Fig. 6.

Impact of palmitoylation on Ca(v)1.2-mediated currents. HEK cells stably expressing wild-type or unpalmitoylatable α1C and transfected with β2a were voltage-clamped at −60 mV. 500-ms voltage steps from −60 mV to +60 mV at 10-mV increments were applied at 1 Hz. Representative examples of currents from wild-type (black) or unpalmitoylatable (red) channels with either Ba²⁺ (A) or Ca²⁺ (B) as the charge carrier are shown. Prominent inactivation was noted with Ca²⁺ as the charge carrier. Peak amplitudes from the families of currents shown in A and B were normalized to cell capacitance and plotted against the step voltage to construct the current–voltage relationships for experiments conducted with Ba²⁺ (C; wild-type N = 14, unpalmitoylatable N = 12) or Ca²⁺ (D; wild-type N = 27, unpalmitoylatable N = 24) as the charge carrier.
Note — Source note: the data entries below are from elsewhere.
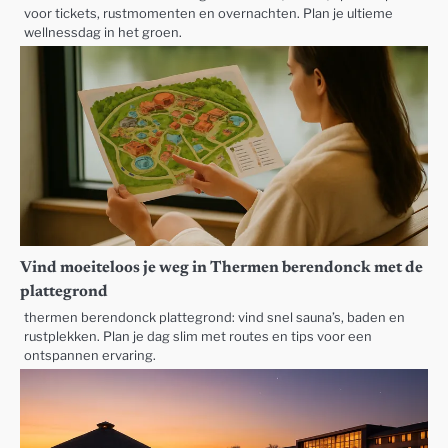
voor tickets, rustmomenten en overnachten. Plan je ultieme
wellnessdag in het groen.
Vind moeiteloos je weg in Thermen berendonck met de
plattegrond
thermen berendonck plattegrond: vind snel sauna’s, baden en
rustplekken. Plan je dag slim met routes en tips voor een
ontspannen ervaring.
Current densities at each step voltage were compared between wild-type and unpalmitoylatable channels; **P < 0.01, ***P < 0.001 (unpaired t test with Holm–Sidak correction for multiple comparisons). A Boltzmann function was fitted to the I–V relationships (Methods) to yield Gmax, Vrev, V50, and Ka parameters. The tables provide the parameters derived from individual cells, with P values obtained from unpaired t tests. G–V curves were drawn by calculating G/Gmax (using parameters obtained from the Boltzmann fits of I–V curves from individual cells, see Methods) for Ca(v)1.2 composed of wild-type or unpalmitoylatable α1C with Ba²⁺ (E) or Ca²⁺ (F) as the charge carrier. (G) Time constant for current decay for Ca(v)1.2 at +20 mV for wild-type (N = 24) and unpalmitoylatable (N = 26) α1C.